I am so so so sorry you were feeling alone :frown: that is a horrible feeling, I know it very well myself.

I hope that you are feeling well enough to enjoy the Holidays, if at all possible try not to stress too much as it can sometimes make symptoms of flares worse and not knowing exactly what you are dealing with might be best to be cautious. And trust me I know how easy it is to stay not to stress but how hard it is to controll the stress :confused2:

I sure hope that once you complete all your tests and get the results you and your doctor will have a more accurate idea whats going on and develope a treatment plan to get you back on track and feeling like yourself again.

Please never feel alone here
Mystery solved. I feel like a CSI plot that's gone on too long. But at last now I know that everything I thought I knew is not true, and everything I thought wasn't true is in fact the truth.

My colon is absolutely fine! Dr. got through it no problem, didn't see any problems with the mucosa that the barium enema had showed (throughout the colon) or any ulcerations (also found by the B.E.). And not even a stricture!! So apparently that could have been some spasm (day long apparently) or some sort of transient infection.

The good thing is that the Dr. was prepared to encounter a stricture so used a pedi scope. She was able to get in to the ileum, and there, lurking along 10 cm of terminal ileum was the long suspected vilan - the Crohns! (And ew that puppy is ugly!) What is narrowing is the connection from the ileum in to the cecum.

Well, it through me through a loop and now I need to forgot focusing on my colon and jump in to ileum territory. Oh, and I came out alive after 45 minutes in the MRI. And that little happy pill didn't do anything. The tech was so sweet and patient (I made him back me right back out the first time).
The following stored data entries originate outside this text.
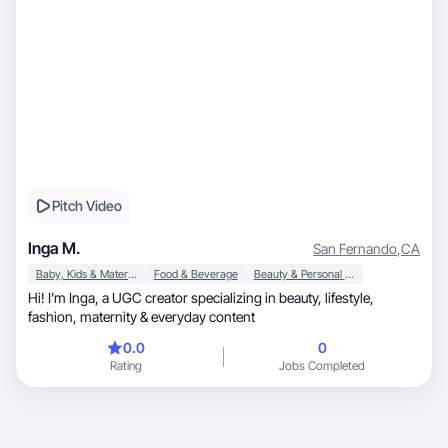
Pitch Video
Inga M.
San Fernando
,
CA
Baby, Kids & Maternity
Food & Beverage
Beauty & Personal Care
Hi! I’m Inga, a UGC creator specializing in beauty, lifestyle,
fashion, maternity & everyday content
0.0
0
Rating
Jobs Completed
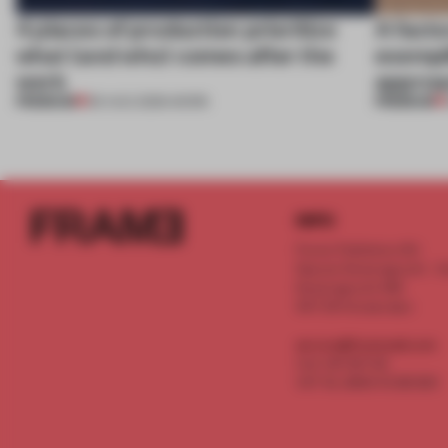
4 places of production prioritize
A facto
what (and who) comes after the
exempl
work
approa
PREMIUM
PREMIUM
06 AUG 2026
•
WORK
INFO
Frame Publishers B.V.
Spaces Keizersgracht - 2n
Keizersgracht 555
1017 DR Amsterdam
service@frameweb.com
CoC 341 537 82
VAT NL 8096 16 981 B01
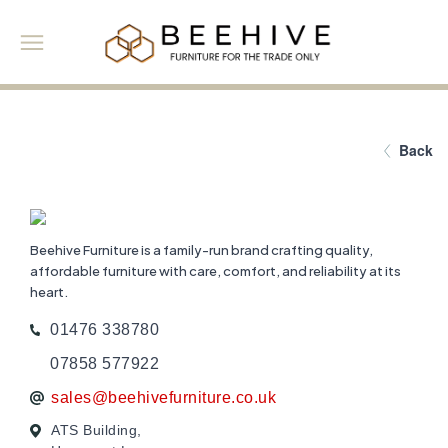
Back
Beehive Furniture is a family-run brand crafting quality,
affordable furniture with care, comfort, and reliability at its
heart.
01476 338780
07858 577922
sales@beehivefurniture.co.uk
ATS Building,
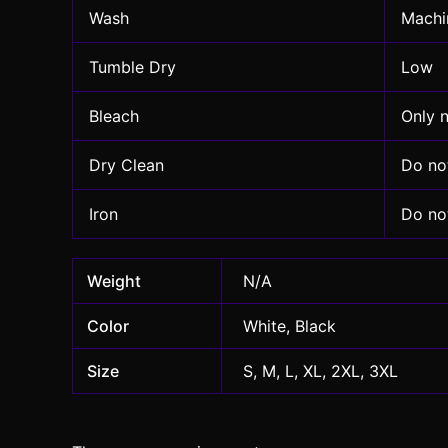
Wash
Machin
Tumble Dry
Low
Bleach
Only 
Dry Clean
Do no
Iron
Do not
Weight
N/A
Color
White, Black
Size
S, M, L, XL, 2XL, 3XL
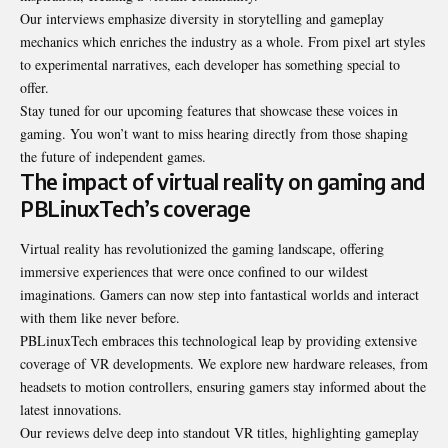
Our interviews emphasize diversity in storytelling and gameplay
mechanics which enriches the industry as a whole. From pixel art styles
to experimental narratives, each developer has something special to
offer.
Stay tuned for our upcoming features that showcase these voices in
gaming. You won’t want to miss hearing directly from those shaping
the future of independent games.
The impact of virtual reality on gaming and
PBLinuxTech’s coverage
Virtual reality has revolutionized the gaming landscape, offering
immersive experiences that were once confined to our wildest
imaginations. Gamers can now step into fantastical worlds and interact
with them like never before.
PBLinuxTech embraces this technological leap by providing extensive
coverage of VR developments. We explore new hardware releases, from
headsets to motion controllers, ensuring gamers stay informed about the
latest innovations.
Our reviews delve deep into standout VR titles, highlighting gameplay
But I closed my eyes, prayed and sang happy songs in my head every time I had to hold my breath and MADE IT THROUGH. I am still deliriously happy with myself. :dance:

Now just need to wait until February apparently to get in the schedule for a follow up and see what the MRI found.

So, I am officially confirmed as eligible for the Crohns Forum. Yeah for me. (Don't know if I should be THAT happy but hey it took 16 years to get this diagnosis!).


Naples, Florida
I'm glad you finally have an answer! I'm sorry it's IBD of course but I can imagine it's nice to know what you have so proper treatment can commence.
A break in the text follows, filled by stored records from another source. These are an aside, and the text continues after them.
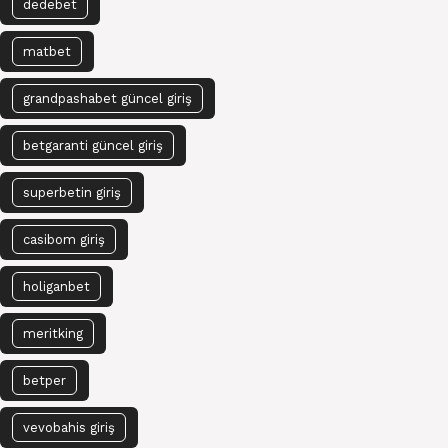
dedebet
matbet
grandpashabet güncel giriş
betgaranti güncel giriş
superbetin giriş
casibom giriş
holiganbet
meritking
betper
vevobahis giriş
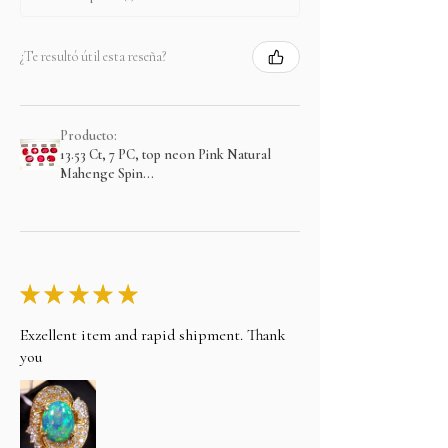
¿Te resultó útil esta reseña?
Producto:
13.53 Ct, 7 PC, top neon Pink Natural
Mahenge Spin...
★
★
★
★
★
Exzellent item and rapid shipment. Thank
you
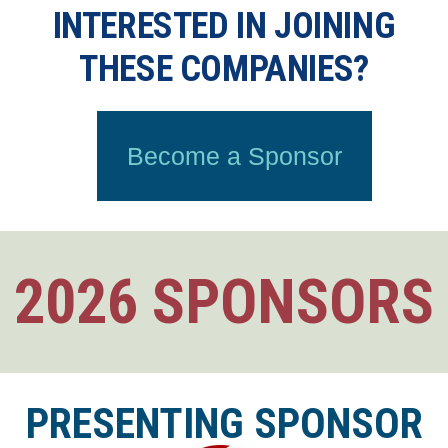
INTERESTED IN JOINING
THESE COMPANIES?
Become a Sponsor
2026 SPONSORS
PRESENTING SPONSOR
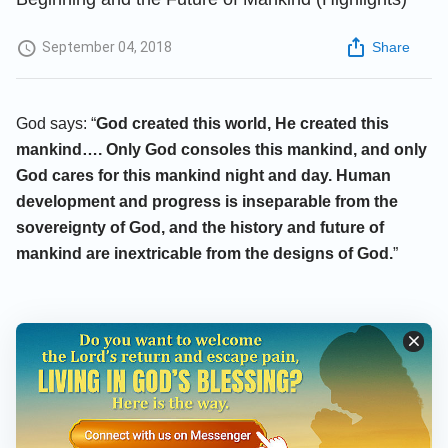
September 04, 2018
Share
God says: “
God created this world, He created this
mankind…. Only God consoles this mankind, and only
God cares for this mankind night and day. Human
development and progress is inseparable from the
sovereignty of God, and the history and future of
mankind are inextricable from the designs of God.
”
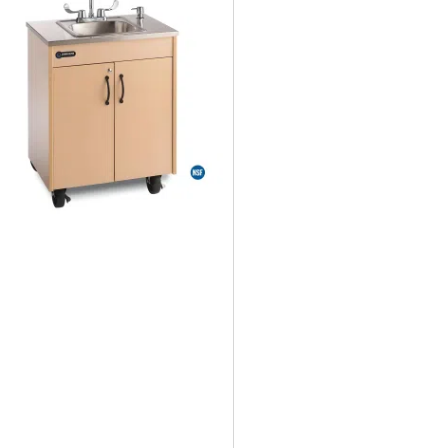
Was:
Is:
$2,832.95.
$2,225.89.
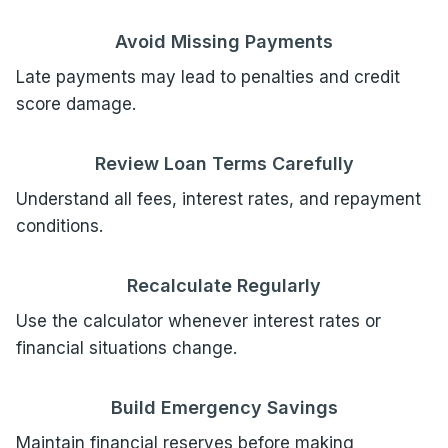
Avoid Missing Payments
Late payments may lead to penalties and credit
score damage.
Review Loan Terms Carefully
Understand all fees, interest rates, and repayment
conditions.
Recalculate Regularly
Use the calculator whenever interest rates or
financial situations change.
Build Emergency Savings
Maintain financial reserves before making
Just another brief update. I got the pathology and MRI results yesterday. Biopsies had been done in the colon, which I didn't realize. Found chronic inactive colitis in the left side colon - which actually encourages me as I have been on a Paleo diet and supplement regimen from my ND for 4-1/2 months since the first colonoscopy, which did show inflammation both visually and in the bioposy at that time.

But the ileum shows active disease obviously. And both the ileum and colon both show metaplasia. And there is an additional 3-4 cm segment of probable disease in the jejunum. So that was unsettling to say the least.
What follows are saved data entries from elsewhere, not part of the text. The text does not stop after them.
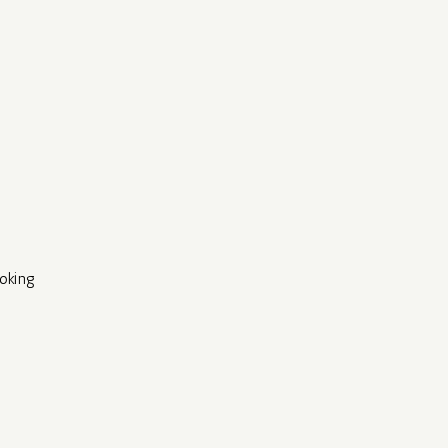
oking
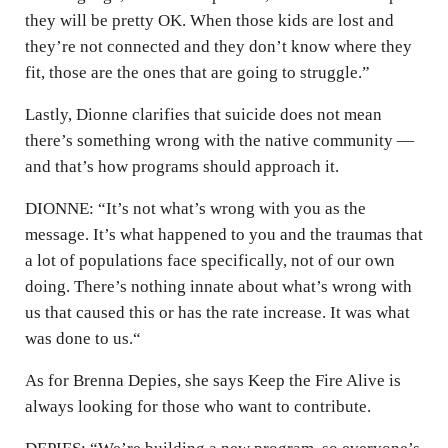
they will be pretty OK. When those kids are lost and
they’re not connected and they don’t know where they
fit, those are the ones that are going to struggle.”
Lastly, Dionne clarifies that suicide does not mean
there’s something wrong with the native community —
and that’s how programs should approach it.
DIONNE: “It’s not what’s wrong with you as the
message. It’s what happened to you and the traumas that
a lot of populations face specifically, not of our own
doing. There’s nothing innate about what’s wrong with
us that caused this or has the rate increase. It was what
was done to us.“
As for Brenna Depies, she says Keep the Fire Alive is
always looking for those who want to contribute.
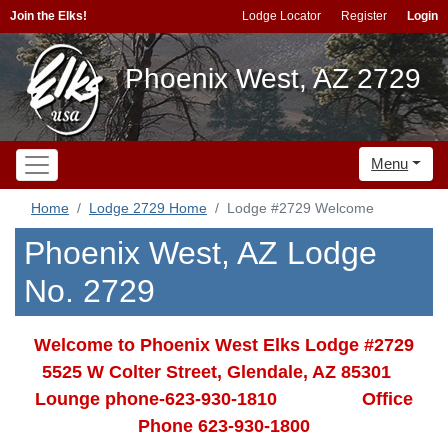
Join the Elks!
Lodge Locator
Register
Login
Phoenix West, AZ 2729
Menu
Home
Lodge 2729 Home
Lodge #2729 Welcome
Phoenix West, AZ Lodge
No. 2729
Welcome to Phoenix West Elks Lodge #2729
5525 W Colter Street, Glendale, AZ 85301
Lounge phone-623-930-1810 Office
Phone 623-930-1800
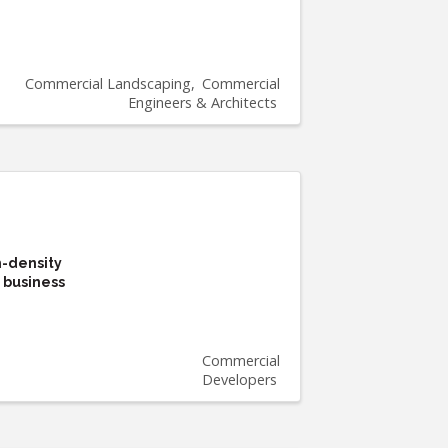
Commercial Landscaping
Commercial
Engineers & Architects
h-density
 business
Commercial
Developers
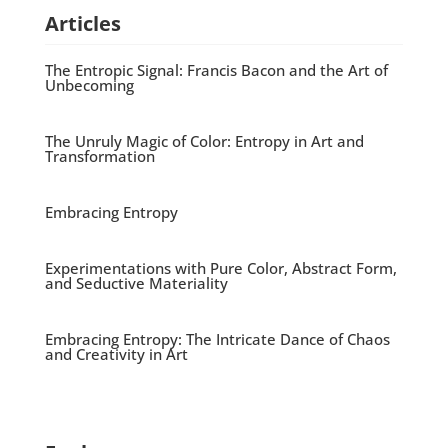
Articles
The Entropic Signal: Francis Bacon and the Art of
Unbecoming
The Unruly Magic of Color: Entropy in Art and
Transformation
Embracing Entropy
Experimentations with Pure Color, Abstract Form,
and Seductive Materiality
Embracing Entropy: The Intricate Dance of Chaos
and Creativity in Art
So while the Dr. mentioned possible treatment with Entocort after the colonoscopy, and suggested a clinical trial for a nature supplement from Japan, she is now talking about anti-TNF therapy. But that is a little extreme for me at this time, especially considering that I didn't even qualify for that trial as I wasn't symptomatic enough! I myself am very interested in LDN. So I am doing my research to talk about that on my next appointment.